Perché la Gen Z segue celebrity glamour come Hailey Bieber ma fatica a dare attenzione agli influencer educativi
Glamour immediato: l’attrazione irresistibile delle celebrity

Seguire influencer come Hailey Bieber o Kendall Jenner significa immergersi in un mondo di estetica perfetta e lifestyle di lusso. Ogni post cattura l’attenzione in pochi secondi: outfit mozzafiato, viaggi esclusivi e momenti quotidiani che diventano subito virali. Per la Gen Z, la fruizione è immediata: basta guardare, ammirare e cliccare “like”. È una gratificazione istantanea, una forma di intrattenimento visivo che sembra non richiedere sforzo, eppure mantiene milioni di utenti agganciati al feed giorno dopo giorno.
Contenuti educativi: valore nascosto
Dall’altro lato ci sono influencer che puntano a contenuti più riflessivi, istruttivi e consapevoli. Prendiamo ad esempio Aditi Mayer, fashion influencer che parla di inclusività e sostenibilità nel settore moda. I suoi post non sono solo belli da vedere: insegnano a scegliere capi e brand in modo responsabile, creando una relazione consapevole con lo stile. Allo stesso modo, Sustainably Chic racconta come abbracciare una moda sostenibile senza rinunciare all’eleganza, educando il pubblico su scelte etiche e impatto ambientale. Questi profili richiedono tempo e attenzione per essere apprezzati, e proprio per questo spesso restano meno seguiti rispetto alle star del glamour.

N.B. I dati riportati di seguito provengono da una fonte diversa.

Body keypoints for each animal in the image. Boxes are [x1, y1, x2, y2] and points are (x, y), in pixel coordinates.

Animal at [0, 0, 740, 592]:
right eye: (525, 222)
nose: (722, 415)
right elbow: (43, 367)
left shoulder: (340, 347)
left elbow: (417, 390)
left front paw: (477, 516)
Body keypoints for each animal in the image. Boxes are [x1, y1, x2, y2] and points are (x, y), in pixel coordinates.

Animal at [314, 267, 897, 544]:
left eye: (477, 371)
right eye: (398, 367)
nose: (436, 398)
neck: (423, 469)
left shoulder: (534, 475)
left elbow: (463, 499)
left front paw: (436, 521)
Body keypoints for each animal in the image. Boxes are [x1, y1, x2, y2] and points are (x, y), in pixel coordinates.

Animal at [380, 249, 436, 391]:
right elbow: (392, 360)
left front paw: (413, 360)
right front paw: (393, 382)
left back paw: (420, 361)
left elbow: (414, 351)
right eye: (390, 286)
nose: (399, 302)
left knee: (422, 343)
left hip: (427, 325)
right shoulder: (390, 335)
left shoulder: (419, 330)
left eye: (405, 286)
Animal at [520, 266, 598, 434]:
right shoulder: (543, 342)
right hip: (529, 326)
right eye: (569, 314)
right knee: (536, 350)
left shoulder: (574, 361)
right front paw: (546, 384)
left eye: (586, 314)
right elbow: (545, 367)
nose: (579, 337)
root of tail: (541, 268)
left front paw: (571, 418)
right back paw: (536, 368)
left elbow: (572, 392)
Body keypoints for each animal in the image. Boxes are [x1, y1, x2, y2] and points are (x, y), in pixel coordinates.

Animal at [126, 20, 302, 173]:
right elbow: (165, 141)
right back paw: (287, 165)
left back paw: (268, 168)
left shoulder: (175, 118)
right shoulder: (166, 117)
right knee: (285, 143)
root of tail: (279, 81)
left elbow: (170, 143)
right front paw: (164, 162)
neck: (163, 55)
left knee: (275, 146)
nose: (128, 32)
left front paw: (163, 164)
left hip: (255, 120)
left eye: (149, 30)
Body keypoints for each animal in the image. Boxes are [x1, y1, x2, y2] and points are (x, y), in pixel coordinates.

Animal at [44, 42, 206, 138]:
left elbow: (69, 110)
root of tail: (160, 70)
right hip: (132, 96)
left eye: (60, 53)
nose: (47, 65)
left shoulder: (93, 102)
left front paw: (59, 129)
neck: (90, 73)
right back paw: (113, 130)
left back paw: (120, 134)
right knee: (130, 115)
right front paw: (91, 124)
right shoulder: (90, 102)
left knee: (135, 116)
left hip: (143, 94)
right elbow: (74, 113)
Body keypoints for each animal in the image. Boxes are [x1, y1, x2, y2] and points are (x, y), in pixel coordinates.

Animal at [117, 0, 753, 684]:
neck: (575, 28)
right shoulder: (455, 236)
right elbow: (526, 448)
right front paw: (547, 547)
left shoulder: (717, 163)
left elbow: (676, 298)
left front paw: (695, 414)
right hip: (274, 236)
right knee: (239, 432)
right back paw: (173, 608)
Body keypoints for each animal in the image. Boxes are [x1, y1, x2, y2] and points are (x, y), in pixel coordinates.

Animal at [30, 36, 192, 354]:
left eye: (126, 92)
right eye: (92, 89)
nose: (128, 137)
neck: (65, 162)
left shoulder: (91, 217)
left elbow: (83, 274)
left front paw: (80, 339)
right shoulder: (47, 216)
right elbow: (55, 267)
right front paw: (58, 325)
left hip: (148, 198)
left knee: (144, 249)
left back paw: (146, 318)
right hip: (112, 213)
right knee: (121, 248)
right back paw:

Tra estetica e impegno cognitivo
La Gen Z si muove costantemente tra l’attrazione per il fascino immediato e la consapevolezza del valore dei contenuti più profondi. Il feed diventa un terreno di equilibrio delicato: da un lato, il glamour cattura l’occhio e regala piacere immediato; dall’altro, i contenuti educativi invitano a riflettere, imparare e, talvolta, cambiare prospettiva. È uno scontro tra la gratificazione visiva istantanea e l’arricchimento personale, e spesso il primo vince.

La sfida dei contenuti educativi
Il problema non è la qualità dei contenuti educativi, ma il modo in cui vengono percepiti. La loro missione è chiara e importante, ma competere con l’impatto immediato delle celebrity è difficile. La Gen Z non ignora il valore della conoscenza, ma in un feed veloce e infinito è facile scrollare oltre ciò che richiede più attenzione, premiando ciò che brilla e intrattiene.

Il futuro dei social consapevoli
Eppure, c’è un enorme potenziale. Influencer come Aditi Mayer e Sustainably Chic mostrano che è possibile combinare estetica, storytelling e autenticità. Se questi creator riusciranno a rendere i contenuti educativi altrettanto visivamente accattivanti, la loro influenza potrebbe crescere enormemente, trasformando curiosità e bellezza in apprendimento e consapevolezza.

Oltre like e follower
La Gen Z ci insegna una lezione chiara: non ignora la sostanza, ma è irresistibilmente attratta dal glamour. Per chi comunica lusso, stile e lifestyle oggi, comprendere questa dinamica significa costruire narrazioni potenti, in grado di unire aspirazione e conoscenza. Gli influencer più amati non sono solo quelli che appaiono perfetti, ma anche quelli capaci di educare, ispirare e lasciare un’impronta duratura, mostrando che dietro ogni post c’è un messaggio che vale la pena scoprire.